I was scared — Christopher Smith is a dab hand with the jump scare. He’s also really good at using the well-lit Underground in contrast with dank side tunnels for effect; light is not a significator for “safe” in this movie. Perhaps in accordance with this, the monster is fully revealed about two thirds of the way through — no shadows. That worked fairly well, I thought. It means the movie was working without a net, however.

Tension-wise, that was fine. Smith got tension even when we knew exactly what the thing looked like. On the other hand, he veered into Grand Guignol territory with at least one scene that I found gratuitous; it didn’t raise the tension, it didn’t make the monster scarier, it didn’t raise the threat level for the protagonist, and it didn’t reveal a whole lot about the backstory.

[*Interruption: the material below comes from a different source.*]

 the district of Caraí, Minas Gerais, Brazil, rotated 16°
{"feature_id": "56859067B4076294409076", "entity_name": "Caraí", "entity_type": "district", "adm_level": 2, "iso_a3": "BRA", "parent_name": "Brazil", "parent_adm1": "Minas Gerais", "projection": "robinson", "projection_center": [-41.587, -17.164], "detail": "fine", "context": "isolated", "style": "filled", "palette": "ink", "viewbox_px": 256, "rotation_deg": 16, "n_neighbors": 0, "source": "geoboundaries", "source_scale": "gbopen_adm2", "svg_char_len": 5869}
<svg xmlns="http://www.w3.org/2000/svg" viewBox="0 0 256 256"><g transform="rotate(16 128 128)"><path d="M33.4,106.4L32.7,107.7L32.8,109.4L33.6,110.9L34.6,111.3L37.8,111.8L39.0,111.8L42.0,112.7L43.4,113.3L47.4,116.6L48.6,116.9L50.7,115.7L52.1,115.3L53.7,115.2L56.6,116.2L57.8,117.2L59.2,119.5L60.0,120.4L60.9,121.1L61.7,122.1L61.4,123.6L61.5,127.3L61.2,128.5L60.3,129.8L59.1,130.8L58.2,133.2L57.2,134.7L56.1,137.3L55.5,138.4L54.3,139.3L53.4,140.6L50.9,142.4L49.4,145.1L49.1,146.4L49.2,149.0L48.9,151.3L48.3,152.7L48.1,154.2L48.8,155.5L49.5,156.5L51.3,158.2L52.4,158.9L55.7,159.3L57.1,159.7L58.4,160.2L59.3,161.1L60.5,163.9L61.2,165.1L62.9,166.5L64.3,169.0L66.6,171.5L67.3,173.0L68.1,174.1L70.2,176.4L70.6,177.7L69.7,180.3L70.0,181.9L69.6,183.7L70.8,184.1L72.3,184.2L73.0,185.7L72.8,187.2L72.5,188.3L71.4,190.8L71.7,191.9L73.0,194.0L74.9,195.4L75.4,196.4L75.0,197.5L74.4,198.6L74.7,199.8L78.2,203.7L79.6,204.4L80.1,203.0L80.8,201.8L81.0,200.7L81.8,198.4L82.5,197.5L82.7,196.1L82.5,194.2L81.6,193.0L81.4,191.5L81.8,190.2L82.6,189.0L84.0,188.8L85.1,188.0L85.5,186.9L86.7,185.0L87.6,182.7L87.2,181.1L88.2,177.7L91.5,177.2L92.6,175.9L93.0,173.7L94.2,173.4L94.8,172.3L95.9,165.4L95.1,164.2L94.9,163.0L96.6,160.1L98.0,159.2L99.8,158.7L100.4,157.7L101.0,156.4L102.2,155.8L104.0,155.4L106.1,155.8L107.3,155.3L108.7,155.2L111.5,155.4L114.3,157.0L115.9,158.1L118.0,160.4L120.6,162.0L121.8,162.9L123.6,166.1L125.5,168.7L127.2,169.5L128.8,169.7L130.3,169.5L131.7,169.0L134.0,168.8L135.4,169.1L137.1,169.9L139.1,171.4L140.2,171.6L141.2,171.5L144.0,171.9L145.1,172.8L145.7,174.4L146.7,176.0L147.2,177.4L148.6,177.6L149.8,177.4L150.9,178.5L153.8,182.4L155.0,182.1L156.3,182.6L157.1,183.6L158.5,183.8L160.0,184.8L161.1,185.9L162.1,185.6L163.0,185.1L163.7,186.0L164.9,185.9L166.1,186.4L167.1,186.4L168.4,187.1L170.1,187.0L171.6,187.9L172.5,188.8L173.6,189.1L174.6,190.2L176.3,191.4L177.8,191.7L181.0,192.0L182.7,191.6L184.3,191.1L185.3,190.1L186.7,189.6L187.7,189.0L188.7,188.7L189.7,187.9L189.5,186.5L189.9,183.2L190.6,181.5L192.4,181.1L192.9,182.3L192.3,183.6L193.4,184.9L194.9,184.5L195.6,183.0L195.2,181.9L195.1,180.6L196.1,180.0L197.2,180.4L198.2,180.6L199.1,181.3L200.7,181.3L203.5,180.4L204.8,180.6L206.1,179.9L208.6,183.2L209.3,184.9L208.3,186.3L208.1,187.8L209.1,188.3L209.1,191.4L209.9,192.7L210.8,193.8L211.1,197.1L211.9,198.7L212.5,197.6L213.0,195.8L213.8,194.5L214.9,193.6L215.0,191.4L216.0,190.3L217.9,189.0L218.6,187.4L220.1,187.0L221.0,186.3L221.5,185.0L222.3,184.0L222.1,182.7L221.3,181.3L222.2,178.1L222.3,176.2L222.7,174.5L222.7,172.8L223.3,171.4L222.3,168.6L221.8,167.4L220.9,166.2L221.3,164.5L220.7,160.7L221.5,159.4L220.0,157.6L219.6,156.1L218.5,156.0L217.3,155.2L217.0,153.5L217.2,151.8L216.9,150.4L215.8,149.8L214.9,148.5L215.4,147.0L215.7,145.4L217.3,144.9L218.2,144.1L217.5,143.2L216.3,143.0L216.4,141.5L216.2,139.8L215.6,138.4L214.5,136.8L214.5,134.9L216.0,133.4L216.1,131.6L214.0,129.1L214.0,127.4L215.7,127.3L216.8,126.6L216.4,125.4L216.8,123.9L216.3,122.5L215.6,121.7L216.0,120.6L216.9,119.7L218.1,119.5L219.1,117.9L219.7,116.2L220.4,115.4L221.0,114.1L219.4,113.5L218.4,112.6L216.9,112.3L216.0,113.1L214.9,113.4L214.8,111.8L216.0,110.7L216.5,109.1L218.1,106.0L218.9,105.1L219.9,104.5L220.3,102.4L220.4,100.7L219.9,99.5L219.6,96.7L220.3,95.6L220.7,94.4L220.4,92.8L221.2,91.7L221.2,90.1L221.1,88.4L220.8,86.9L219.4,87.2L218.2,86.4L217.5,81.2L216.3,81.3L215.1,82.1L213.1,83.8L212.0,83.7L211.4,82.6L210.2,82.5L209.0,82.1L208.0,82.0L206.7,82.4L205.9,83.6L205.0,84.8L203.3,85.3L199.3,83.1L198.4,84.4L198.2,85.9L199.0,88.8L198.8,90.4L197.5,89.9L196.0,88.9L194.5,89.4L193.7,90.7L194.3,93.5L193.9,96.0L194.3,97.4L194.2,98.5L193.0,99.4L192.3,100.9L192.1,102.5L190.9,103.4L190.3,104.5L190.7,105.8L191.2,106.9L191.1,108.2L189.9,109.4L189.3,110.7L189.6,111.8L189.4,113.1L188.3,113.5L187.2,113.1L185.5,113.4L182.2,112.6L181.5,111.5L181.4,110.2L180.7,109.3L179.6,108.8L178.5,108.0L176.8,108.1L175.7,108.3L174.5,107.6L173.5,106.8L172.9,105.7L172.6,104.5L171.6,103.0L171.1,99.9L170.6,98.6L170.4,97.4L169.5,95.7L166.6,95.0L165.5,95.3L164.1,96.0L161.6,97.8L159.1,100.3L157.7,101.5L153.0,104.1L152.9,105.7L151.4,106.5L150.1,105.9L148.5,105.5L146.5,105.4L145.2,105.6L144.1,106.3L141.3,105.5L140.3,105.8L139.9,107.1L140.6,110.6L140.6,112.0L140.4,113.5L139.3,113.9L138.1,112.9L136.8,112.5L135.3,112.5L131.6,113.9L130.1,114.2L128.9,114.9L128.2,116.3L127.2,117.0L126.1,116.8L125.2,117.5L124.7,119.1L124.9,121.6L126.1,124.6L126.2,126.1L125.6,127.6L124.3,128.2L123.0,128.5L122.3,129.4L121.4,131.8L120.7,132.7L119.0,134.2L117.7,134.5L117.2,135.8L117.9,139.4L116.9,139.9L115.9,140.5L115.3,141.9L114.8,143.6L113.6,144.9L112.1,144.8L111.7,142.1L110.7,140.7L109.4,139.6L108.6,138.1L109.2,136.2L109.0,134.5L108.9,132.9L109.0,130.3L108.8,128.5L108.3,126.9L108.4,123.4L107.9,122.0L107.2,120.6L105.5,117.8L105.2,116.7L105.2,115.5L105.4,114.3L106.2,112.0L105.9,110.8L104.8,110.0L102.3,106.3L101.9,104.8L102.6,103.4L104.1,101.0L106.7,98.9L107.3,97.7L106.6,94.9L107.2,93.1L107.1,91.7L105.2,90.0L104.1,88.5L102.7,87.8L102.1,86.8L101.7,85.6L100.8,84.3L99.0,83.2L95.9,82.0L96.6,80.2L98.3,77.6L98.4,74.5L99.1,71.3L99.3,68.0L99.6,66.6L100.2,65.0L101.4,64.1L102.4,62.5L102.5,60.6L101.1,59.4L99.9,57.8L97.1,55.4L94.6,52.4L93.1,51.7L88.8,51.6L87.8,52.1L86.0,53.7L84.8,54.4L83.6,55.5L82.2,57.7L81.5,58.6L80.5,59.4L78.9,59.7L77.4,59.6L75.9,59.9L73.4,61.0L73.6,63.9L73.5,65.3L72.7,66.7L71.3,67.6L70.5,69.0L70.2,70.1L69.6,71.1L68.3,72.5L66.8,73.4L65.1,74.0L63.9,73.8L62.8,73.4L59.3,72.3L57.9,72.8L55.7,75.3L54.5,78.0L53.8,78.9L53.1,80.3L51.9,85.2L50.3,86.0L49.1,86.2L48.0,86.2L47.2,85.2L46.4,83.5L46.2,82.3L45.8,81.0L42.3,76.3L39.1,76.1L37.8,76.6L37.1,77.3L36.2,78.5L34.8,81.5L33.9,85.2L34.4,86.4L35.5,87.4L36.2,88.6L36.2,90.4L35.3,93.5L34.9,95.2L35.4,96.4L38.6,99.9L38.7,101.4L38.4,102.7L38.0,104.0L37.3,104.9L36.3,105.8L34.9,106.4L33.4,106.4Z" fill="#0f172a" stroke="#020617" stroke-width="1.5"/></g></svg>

What you had, I think, is a bad script. (Smith both directed and wrote.) This shows in a few places. The mythology of the monster is somewhat muddled. There’s a nice bit where the monster’s presence is signified by the arrival of rats, but there’s no reason why that would happen — he’s probably not a supernatural evil — and the rats are more or less dropped after a couple of scenes.

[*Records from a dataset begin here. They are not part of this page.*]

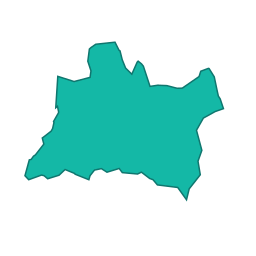 the district of Ikot Abasi, Akwa Ibom, Nigeria, rotated 203°
{"feature_id": "59680162B30032590265448", "entity_name": "Ikot Abasi", "entity_type": "district", "adm_level": 2, "iso_a3": "NGA", "parent_name": "Nigeria", "parent_adm1": "Akwa Ibom", "projection": "albers", "projection_center": [7.634, 4.614], "detail": "fine", "context": "isolated", "style": "filled", "palette": "teal", "viewbox_px": 256, "rotation_deg": 203, "n_neighbors": 0, "source": "geoboundaries", "source_scale": "gbopen_adm2", "svg_char_len": 1073}
<svg xmlns="http://www.w3.org/2000/svg" viewBox="0 0 256 256"><g transform="rotate(203 128 128)"><path d="M194.4,185.6L191.1,173.8L184.4,166.1L182.7,159.8L195.8,149.7L212.8,148.1L202.4,118.4L201.4,120.4L198.3,115.9L197.9,114.9L199.1,104.9L198.3,104.1L197.2,98.1L197.5,95.1L202.4,86.3L203.0,85.3L199.2,80.3L202.7,67.1L204.0,65.1L204.8,61.3L206.4,60.1L204.2,43.8L199.2,41.6L189.2,50.9L186.5,51.3L182.1,49.9L173.0,57.6L169.7,65.2L159.4,65.3L158.7,64.8L143.8,65.1L144.3,69.3L142.4,76.2L136.6,80.2L130.1,79.1L120.3,87.3L115.8,84.7L101.2,89.4L98.4,92.6L88.3,90.0L84.8,90.2L78.7,87.1L59.0,92.7L46.1,84.8L47.9,95.9L43.2,113.2L50.6,124.8L51.3,136.3L64.1,152.7L62.5,166.6L54.2,177.2L47.7,183.1L54.5,190.8L57.3,192.7L60.6,197.3L68.6,208.8L76.6,214.4L77.3,214.3L83.2,208.7L82.7,203.1L93.6,185.9L98.0,183.9L99.3,183.6L108.8,182.2L116.7,179.2L117.0,179.2L124.0,174.9L138.0,190.9L140.6,192.3L144.8,193.5L145.3,192.2L145.5,179.0L153.6,182.2L160.0,188.6L165.5,195.9L166.7,196.1L173.5,201.9L190.4,192.5L193.5,187.6L194.4,185.6Z" fill="#14b8a6" stroke="#0f766e" stroke-width="1.5"/></g></svg>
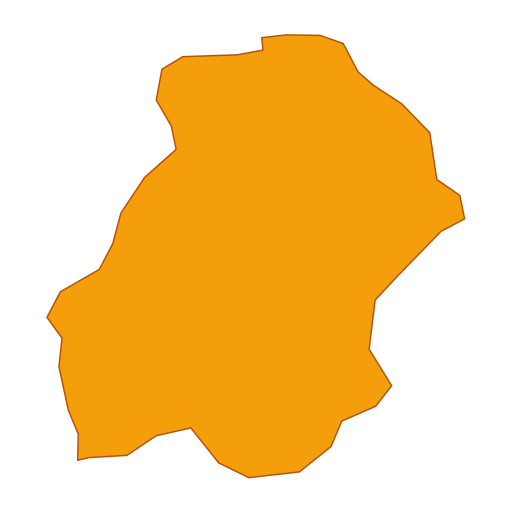 outline of Fagersta, Västmanland, Sweden, rotated 271°
{"feature_id": "70781695B50955826038578", "entity_name": "Fagersta", "entity_type": "district", "adm_level": 2, "iso_a3": "SWE", "parent_name": "Sweden", "parent_adm1": "Västmanland", "projection": "albers", "projection_center": [15.915, 59.966], "detail": "fine", "context": "isolated", "style": "filled", "palette": "amber", "viewbox_px": 512, "rotation_deg": 271, "n_neighbors": 0, "source": "geoboundaries", "source_scale": "gbopen_adm2", "svg_char_len": 713}
<svg xmlns="http://www.w3.org/2000/svg" viewBox="0 0 512 512"><g transform="rotate(271 256 256)"><path d="M34.3,252.7L40.9,303.2L66.7,334.3L92.5,344.7L107.9,378.3L128.6,393.9L164.9,370.7L214.0,375.9L239.9,399.2L283.9,440.6L296.8,463.9L315.0,459.9L320.1,458.7L335.7,435.4L382.2,427.6L410.7,399.0L428.7,370.5L441.6,355.0L466.8,341.2L470.0,339.4L477.7,316.1L477.6,282.5L474.4,258.0L462.0,259.3L456.8,233.5L454.0,179.3L441.1,158.7L410.1,153.6L384.4,169.1L361.2,174.3L332.8,143.4L296.6,120.2L265.7,112.5L239.9,99.6L216.8,61.0L191.0,48.1L170.4,63.5L142.1,60.9L98.3,71.1L75.0,81.4L48.7,81.3L51.6,93.0L54.4,130.4L74.5,159.2L83.0,193.8L48.4,222.4L34.3,252.7Z" fill="#f59e0b" stroke="#b45309" stroke-width="1.5"/></g></svg>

Further, and probably the most damning, Potente’s character is not sympathetic. She’s kinda shallow, she’s distinctly bitchy, and she’s too dumb for words. Yeah, dumber than your usual slasher movie hero. The first time she failed to do the smart thing, I lived with it. The second time I got a little grumpy. The third time I considered rooting for the monster. She wasn’t just dumb, she was obtrusively dumb. Also not sympathetic. In fact, she was kind of wimpy.

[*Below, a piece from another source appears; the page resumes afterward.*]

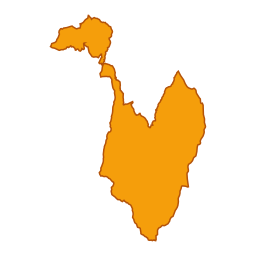 outline of Zapatoca, Santander, Colombia
{"feature_id": "7082276B90716501324077", "entity_name": "Zapatoca", "entity_type": "district", "adm_level": 2, "iso_a3": "COL", "parent_name": "Colombia", "parent_adm1": "Santander", "projection": "equal_earth", "projection_center": [-73.303, 6.849], "detail": "fine", "context": "isolated", "style": "filled", "palette": "amber", "viewbox_px": 256, "rotation_deg": 0, "n_neighbors": 0, "source": "geoboundaries", "source_scale": "gbopen_adm2", "svg_char_len": 5771}
<svg xmlns="http://www.w3.org/2000/svg" viewBox="0 0 256 256"><path d="M173.0,216.4L175.3,210.3L176.2,209.1L177.3,207.1L177.9,205.3L178.4,201.8L178.2,198.7L178.7,197.0L179.5,195.5L180.0,193.1L180.0,191.2L181.1,188.5L181.5,186.7L182.1,185.9L185.6,186.2L187.7,187.0L188.4,186.8L187.3,179.0L187.0,174.4L187.1,173.0L188.3,171.3L188.4,170.2L187.9,166.9L188.1,165.5L188.6,164.3L190.8,162.8L192.5,160.7L193.7,157.6L195.9,155.9L196.8,151.7L197.2,147.2L197.6,145.6L198.0,144.7L199.6,144.4L200.4,143.5L200.5,142.3L200.2,141.5L200.4,140.5L201.0,139.1L202.9,136.3L203.3,135.4L204.1,132.9L204.2,131.8L204.0,129.8L205.5,126.9L205.4,125.9L204.4,122.5L204.5,118.9L203.4,114.6L203.1,105.1L202.3,103.2L201.3,103.5L200.9,103.2L200.6,102.4L200.3,98.9L199.3,97.8L196.8,93.8L196.3,92.8L196.0,90.6L195.5,89.5L194.0,88.2L192.4,89.0L191.4,89.0L188.4,87.8L187.0,86.6L185.2,83.7L183.6,79.9L180.6,75.6L178.3,71.2L176.8,72.8L176.5,74.0L175.4,75.5L174.7,77.3L174.1,77.6L174.2,79.8L173.5,81.7L172.9,82.5L172.6,83.9L171.8,84.3L170.7,86.4L168.3,86.9L167.6,87.5L166.5,87.9L165.8,88.6L164.5,91.9L164.7,92.7L164.5,93.4L163.6,94.4L163.1,96.2L162.0,97.4L161.8,98.9L161.5,99.3L161.3,99.9L160.8,100.0L160.3,101.7L158.9,103.3L158.1,104.7L158.1,106.2L157.6,106.8L157.0,108.5L156.6,109.0L156.8,110.2L156.6,110.3L155.8,110.1L156.1,112.2L155.5,113.1L155.0,115.0L155.3,116.5L154.8,117.6L155.4,119.1L155.4,120.7L153.9,120.9L153.2,121.2L152.1,123.2L152.1,123.8L152.6,124.4L152.7,125.2L151.2,125.1L151.0,126.0L150.5,126.6L150.4,127.5L149.7,127.6L149.3,127.1L148.5,126.8L148.1,126.0L148.0,125.5L148.3,124.6L148.1,123.8L147.6,122.9L147.4,121.8L147.1,121.1L146.2,120.1L145.9,119.4L144.7,117.8L142.7,116.5L141.5,116.1L140.3,114.6L140.1,113.5L139.3,113.5L138.8,114.5L136.8,115.2L136.3,115.2L136.1,114.5L135.2,113.9L133.9,111.0L133.7,109.2L131.9,106.7L131.6,105.7L131.1,104.8L131.1,104.2L131.7,104.0L131.8,103.0L132.4,103.2L132.9,102.7L132.6,101.6L127.8,103.9L126.8,104.2L125.7,104.0L124.5,104.6L124.1,104.4L123.6,104.8L123.4,104.7L123.3,103.9L123.7,103.0L123.3,100.4L123.4,99.6L123.1,97.2L123.3,93.7L123.1,93.3L122.5,92.9L122.3,92.2L121.7,91.8L121.1,90.8L120.3,90.3L120.3,88.9L120.0,88.6L120.2,87.9L120.0,87.2L120.3,85.3L120.0,82.0L119.3,81.3L118.6,81.0L117.9,80.2L117.3,80.3L116.7,79.7L116.2,79.9L115.9,79.5L116.1,77.7L115.2,78.0L115.3,76.1L114.9,75.2L115.2,72.4L114.8,71.5L114.3,69.2L112.6,66.2L112.0,65.7L111.2,65.8L108.7,64.4L107.9,64.4L107.0,63.9L106.0,63.9L105.3,63.4L104.5,63.7L103.5,63.2L103.6,62.0L104.5,61.2L104.5,60.6L104.2,60.2L104.0,59.6L104.7,59.3L104.9,58.8L105.0,57.3L104.8,56.2L105.7,53.9L105.7,52.8L105.5,52.2L106.0,51.5L107.1,51.0L107.2,50.2L107.8,49.3L107.6,47.6L108.8,47.1L109.4,46.0L110.5,42.9L110.3,41.2L109.2,39.3L109.1,38.4L109.2,38.0L110.0,37.8L111.4,36.3L111.5,35.6L111.4,34.4L112.4,32.0L112.4,31.4L112.2,30.7L111.2,28.8L110.7,26.9L108.8,26.0L107.4,24.2L106.1,23.7L105.4,22.5L104.4,22.6L103.1,22.2L102.4,22.5L100.7,21.6L99.3,19.5L98.5,19.3L97.5,18.5L95.7,18.3L94.2,17.6L92.3,18.6L91.5,19.3L90.9,17.9L89.6,16.8L88.6,15.4L88.3,15.4L87.8,18.1L85.4,19.7L83.3,22.4L81.8,23.3L80.5,23.7L80.9,24.0L81.0,24.5L80.7,25.1L80.3,25.0L80.5,26.1L80.0,28.0L78.4,28.2L76.8,28.8L76.1,28.7L72.9,26.8L72.2,26.1L71.3,26.2L66.8,27.6L63.5,28.1L62.7,28.9L62.2,29.1L61.3,28.6L60.6,28.8L59.2,30.8L58.9,32.4L59.4,34.1L58.1,37.6L56.9,39.4L56.3,41.4L54.9,42.5L51.7,43.6L51.2,45.3L50.5,46.6L52.1,47.7L54.6,48.2L58.9,50.2L59.7,50.3L61.0,49.7L63.3,49.7L64.3,49.1L65.5,48.9L66.0,48.7L66.8,47.3L67.6,47.3L67.9,47.0L68.7,47.5L70.7,45.8L71.1,46.0L71.4,46.9L73.1,46.7L74.2,47.7L75.1,48.7L75.2,49.9L75.4,50.1L75.9,50.2L76.9,49.2L77.7,49.0L78.0,49.1L79.3,50.8L80.4,51.1L81.5,49.9L81.9,48.6L83.2,49.5L83.7,49.4L84.3,48.8L83.6,43.7L84.1,43.0L84.6,43.0L84.1,43.3L84.1,43.7L84.5,44.9L85.5,45.5L86.5,46.6L87.9,46.9L88.1,47.4L88.6,50.2L89.2,52.5L92.1,56.6L93.7,57.1L95.9,56.8L97.1,57.0L98.3,57.7L98.7,57.3L99.5,55.7L100.2,55.2L100.5,54.6L100.7,54.3L101.5,54.2L101.5,55.6L101.9,57.3L101.2,57.8L98.9,62.8L99.7,63.6L100.3,63.4L101.1,63.8L101.7,64.7L102.2,64.3L102.2,63.7L103.2,64.5L102.4,66.7L101.9,70.6L101.3,71.8L100.4,72.9L100.0,73.7L100.8,77.0L102.4,76.6L106.4,76.4L108.2,76.7L109.4,76.5L109.8,76.6L111.7,79.1L111.9,80.6L111.8,81.8L112.7,87.0L113.2,88.6L114.7,90.8L114.5,93.0L115.1,96.4L115.2,97.8L114.9,99.8L113.8,102.1L114.0,103.7L112.9,107.0L112.6,112.0L112.3,113.8L111.4,116.6L111.6,117.6L111.0,120.5L110.7,121.6L109.9,122.9L110.5,125.3L110.2,126.7L111.1,128.2L111.1,130.0L110.7,131.1L110.2,131.6L109.6,132.1L108.8,132.0L108.5,132.3L107.1,134.9L106.8,136.8L107.1,138.4L106.1,140.3L105.7,143.3L104.4,146.4L104.2,148.3L103.9,149.1L103.3,154.4L103.6,157.3L103.3,158.5L103.4,160.2L103.2,162.1L101.7,166.3L100.9,168.0L100.9,170.2L100.4,171.3L99.3,172.6L99.8,174.4L100.9,176.1L102.2,175.8L103.2,176.4L104.5,176.6L105.6,176.4L106.8,176.7L107.9,177.4L108.7,178.4L109.7,178.6L112.5,181.8L113.5,182.1L113.7,182.8L113.8,183.6L113.3,185.2L113.0,185.6L112.7,186.4L111.6,187.1L111.4,187.4L111.7,189.7L111.3,190.7L111.2,191.4L111.9,194.6L115.2,197.1L115.9,197.9L117.7,199.6L119.9,199.7L120.8,200.7L122.4,201.6L124.0,200.3L124.7,201.3L125.6,201.7L126.3,202.7L127.5,202.7L128.8,204.1L130.0,204.6L130.9,205.3L132.5,208.8L132.3,210.3L133.0,212.4L133.2,214.1L132.6,217.3L133.4,218.8L133.9,219.5L134.0,220.5L134.7,222.4L135.2,223.1L136.5,224.0L137.4,226.9L137.7,227.3L139.7,227.9L140.2,228.4L140.9,232.7L140.9,233.7L142.5,234.8L143.1,234.8L145.1,236.6L146.0,236.8L146.7,237.6L147.5,237.9L148.4,240.0L149.7,240.3L151.5,240.1L152.2,240.6L152.6,240.6L153.2,240.0L154.6,240.4L154.9,240.0L155.7,240.6L156.1,239.6L156.0,235.7L157.5,234.6L157.5,230.7L157.7,229.6L158.9,227.9L160.5,227.2L161.8,225.8L162.6,225.4L164.1,225.7L165.1,225.4L168.0,223.7L169.7,221.0L169.9,219.6L170.9,217.8L171.4,217.2L173.0,216.4Z" fill="#f59e0b" stroke="#b45309" stroke-width="1.5"/></svg>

So about middle of the road, all in all. The directing was really good; Smith probably just needs to not direct his own scripts. And Potente was excellent, unsurprisingly.

OK, so, now, Izo

I got nothing. I walked out of the theater completely baffled. I can’t say good, I can’t say bad. Izo, who was a real historical figure, is executed in the 1800s and returns to cut his way through everything that stands between him and… something. The Emperor? He’s the irrational, we’re told, expelled by a perfect rational system. His karma is so horrible that he’s made to suffer in this way. There’s a folk singer who shows up from time to time to advance those themes. He dies, he comes back, he kills more people. He is the embodiment of rage. Towards the end, he meets up with a woman who says she’s part of his spirit, and that she was supposed to meet him but hasn’t. She’s the compassionate part. The mysterious council of rulers explain that they’ve created an illusion in order to maintain perfect control. (They do wind up dying, yes.) Izo reaches the Emperor, worn out from his struggles — kills the guards, one of whom then transmutes into a caterpillar — and…

Is blown over by a single breath from the Emperor. Then, over the credits, the folk singer explains that “You are free to go anywhere.”

I got nothing. Maybe it’s about rejecting control, but Izo loses, so who knows? The historical Izo was an assassin who killed supporters of the Shogunate. Seriously, I got nothing, and I can usually engage with Miike movies. Or Lynch movies. But this was beyond me.